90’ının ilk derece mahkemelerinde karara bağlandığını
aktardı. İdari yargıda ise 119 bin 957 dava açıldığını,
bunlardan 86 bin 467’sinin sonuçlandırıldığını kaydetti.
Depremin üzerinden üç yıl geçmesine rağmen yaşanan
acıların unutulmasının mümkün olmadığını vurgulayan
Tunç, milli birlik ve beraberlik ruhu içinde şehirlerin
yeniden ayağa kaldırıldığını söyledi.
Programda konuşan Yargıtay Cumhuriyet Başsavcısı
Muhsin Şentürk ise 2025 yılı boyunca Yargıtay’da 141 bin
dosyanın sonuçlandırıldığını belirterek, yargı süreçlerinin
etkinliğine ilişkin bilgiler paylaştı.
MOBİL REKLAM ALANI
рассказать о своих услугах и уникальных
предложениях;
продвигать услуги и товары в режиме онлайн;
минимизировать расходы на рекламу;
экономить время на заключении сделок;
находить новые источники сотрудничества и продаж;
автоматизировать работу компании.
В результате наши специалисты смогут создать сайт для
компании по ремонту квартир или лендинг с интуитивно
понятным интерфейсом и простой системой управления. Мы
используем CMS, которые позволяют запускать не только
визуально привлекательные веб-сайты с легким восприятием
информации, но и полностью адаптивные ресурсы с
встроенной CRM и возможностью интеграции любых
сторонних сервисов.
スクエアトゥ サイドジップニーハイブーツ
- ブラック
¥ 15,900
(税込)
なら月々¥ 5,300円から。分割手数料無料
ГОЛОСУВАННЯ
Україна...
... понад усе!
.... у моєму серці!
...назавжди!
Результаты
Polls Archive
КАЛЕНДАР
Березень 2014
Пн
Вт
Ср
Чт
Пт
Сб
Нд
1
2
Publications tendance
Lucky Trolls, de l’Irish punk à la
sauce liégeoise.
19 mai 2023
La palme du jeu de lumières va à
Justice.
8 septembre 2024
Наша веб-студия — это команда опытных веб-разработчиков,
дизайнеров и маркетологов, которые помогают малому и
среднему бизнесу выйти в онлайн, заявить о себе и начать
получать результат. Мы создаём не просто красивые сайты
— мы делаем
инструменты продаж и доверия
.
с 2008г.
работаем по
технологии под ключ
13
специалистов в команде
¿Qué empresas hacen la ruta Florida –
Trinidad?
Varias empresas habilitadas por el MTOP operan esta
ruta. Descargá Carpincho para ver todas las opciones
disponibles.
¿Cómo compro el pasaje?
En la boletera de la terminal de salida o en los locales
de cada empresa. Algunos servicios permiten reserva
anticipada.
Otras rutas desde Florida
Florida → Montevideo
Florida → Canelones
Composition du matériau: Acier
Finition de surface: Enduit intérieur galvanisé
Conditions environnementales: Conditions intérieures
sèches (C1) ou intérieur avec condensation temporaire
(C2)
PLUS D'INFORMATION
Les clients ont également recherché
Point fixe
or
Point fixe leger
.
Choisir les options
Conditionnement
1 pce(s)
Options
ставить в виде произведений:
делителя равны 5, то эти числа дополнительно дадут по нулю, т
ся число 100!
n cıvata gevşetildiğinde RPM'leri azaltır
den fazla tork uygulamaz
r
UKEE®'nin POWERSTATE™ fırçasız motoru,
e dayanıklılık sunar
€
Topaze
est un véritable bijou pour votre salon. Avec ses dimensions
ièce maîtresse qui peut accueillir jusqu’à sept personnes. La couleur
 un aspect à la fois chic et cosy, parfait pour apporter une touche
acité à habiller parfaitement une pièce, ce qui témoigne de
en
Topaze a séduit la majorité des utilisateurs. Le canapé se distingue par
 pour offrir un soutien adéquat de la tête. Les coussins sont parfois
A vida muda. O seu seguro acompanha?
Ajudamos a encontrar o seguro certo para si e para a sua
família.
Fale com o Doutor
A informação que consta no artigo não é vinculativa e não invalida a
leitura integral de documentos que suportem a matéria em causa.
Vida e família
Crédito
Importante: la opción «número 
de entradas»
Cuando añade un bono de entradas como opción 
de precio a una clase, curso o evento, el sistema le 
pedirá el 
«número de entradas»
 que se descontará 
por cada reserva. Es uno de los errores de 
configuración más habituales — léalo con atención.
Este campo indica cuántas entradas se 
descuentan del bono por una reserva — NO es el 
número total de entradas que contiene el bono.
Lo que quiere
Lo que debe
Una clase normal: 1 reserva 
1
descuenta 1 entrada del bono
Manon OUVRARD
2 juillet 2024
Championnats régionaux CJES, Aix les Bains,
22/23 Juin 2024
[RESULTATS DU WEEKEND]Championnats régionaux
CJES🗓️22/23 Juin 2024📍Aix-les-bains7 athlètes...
==*==
In the listing above, find each line with the word "онлайн" and return it.

продвигать услуги и товары в режиме онлайн;
среднему бизнесу выйти в онлайн, заявить о себе и начать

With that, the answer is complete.